When media is brought in for Home Movie Day, they examined the tapes and other media formats.

"Checking to see if there's any cracks in the tape. Does the tape seem to have any mold growing on the inside does when you look at the actual top of the tape Is there any wrinkles and it doesn't look like it's folded over. If you say yes to any of these things, the first thing you want to do is not play it back," said Bhathena.

He says film is a little different.

"Film is organic. So a lot of people don't understand that. There's two parts of film. There's the plastic and then the recorded images on the emulsion."

If you see signs of those issues, and with film, a vinaigrette smell or pinkish hue developing, it needs to be stored away from other media so it can be handled by a professional to preserve it.

"It's kind of like apples in the bag where if you have one bad apple but you have 8 good apples in the bag, pretty soon the other eight good apples can turn bad if they're next that bad one," said Bhathena.

We had Bhathena take a look at some VHS tapes from our CBS 58 family, he noticed damage that he quickly repaired.

"The one thing that we noticed is that like the tape has a crack shell and when you have a tape that's cracked, a lot of times this can jam inside the VCR, parts of the brain or because you have all sorts of robotics coming down and pressing against the tape, so it's a good idea to try and re-shell the tape like this," said Bhathena while re-shelling a tape.

At Home Movie Day, they also stressed the importance of digitization to preserve films for the future.

Williams says it's something many people haven't put much thought to, meaning family moments from years-past are at-risk of being lost forever.

"Those movies have as much value in many cases as what is projected and preserved by Hollywood or corporate archives," said Williams.

"Home Movie Day is a wonderful opportunity for us at UW-M and a relatively small program, the film studies program for us to demonstrate our deep connections to the community," said Director of The Film Studies Program Jocelyn Szczepaniak-Gillece.

She says Williams and her are now teaching film preservation and archival to students, who also helped out on home movie day.

"We're kind of partially teaching them not only about the history of these technologies, but also their aesthetic values. And when we can introduce students to the to the aesthetic values of obsolete technologies or so-called obsolete technologies," said Szczepaniak-Gillece, "I think we can then introduce them to having a critical eye about history and visual culture in general."

They hope to continue the event in the future to continue to preserve that history and culture.

"It's a history of how people represent themselves and understand their families and their own identities fitting into a larger socio-cultural sphere. So I find this very, very valuable as a way to demonstrate how film history is a shared history," said Szczepaniak-Gillece, "It's a history of all of us, and it's a history that all of us should have access to."

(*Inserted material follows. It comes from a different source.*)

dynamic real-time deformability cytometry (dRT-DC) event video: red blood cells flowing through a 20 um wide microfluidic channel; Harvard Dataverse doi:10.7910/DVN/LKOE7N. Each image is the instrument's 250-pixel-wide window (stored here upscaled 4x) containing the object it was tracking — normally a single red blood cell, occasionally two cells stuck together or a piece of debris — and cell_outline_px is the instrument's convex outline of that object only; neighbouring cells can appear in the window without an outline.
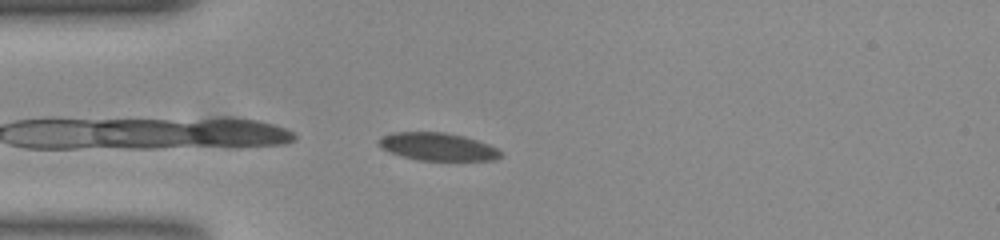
{"species": "common noctule bat (a hibernating species)", "species_latin": "Nyctalus noctula", "temperature_condition": "room temperature", "stored_images_in_passage": 26, "camera_frame_rate_fps": 3000, "um_per_image_px": 0.085, "animal": {"sex": "female", "body_mass_g": 23.0, "forearm_length_mm": 53.4}, "frame": {"image": 1, "passage_image": 1, "time_ms": 0.0, "image_size_px": [1000, 240], "cell_outline_px": [[504, 156], [496, 160], [416, 160], [388, 152], [380, 148], [376, 144], [376, 140], [392, 132], [444, 132], [464, 136], [488, 144], [504, 152]], "centroid_in_image_um": [37.19, 12.47], "position_along_channel_um": 47.8, "area_um2": 20.0}}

Terry Bruss brought films he and his uncle shot.

"The main theme is this, you know, take care of your family history. Make sure the next generation gets to enjoy it too," said Bruss explaining why he came out to the event.

Schwaby says she plans to take their advice and look for a place to digitize the film she brought, making sure to ask for a sample from the digitizer before choosing who to go with.

"They answered some of my questions and I took some notes and I'm definitely going to pursue that it's going to be a big task, but I'm hoping I can do it," said Schwaby.

To preserve history like of first communions, family holidays, kids playing in the yard, or the Circus Parade, a Milwaukee staple for decades that ended in 2009 that Schwaby had film of from the 70's.

"I love emanating information to Milwaukeeans, because I love Milwaukee. And it's like this is our history," said Schwaby.

"It gives us an idea not just about historically, what was at a location when it was recorded, but then also how do people behave? What kind of clothing do they wear? How do they interact with one another? It's a real testament to what we were like as humans," said Bhathena.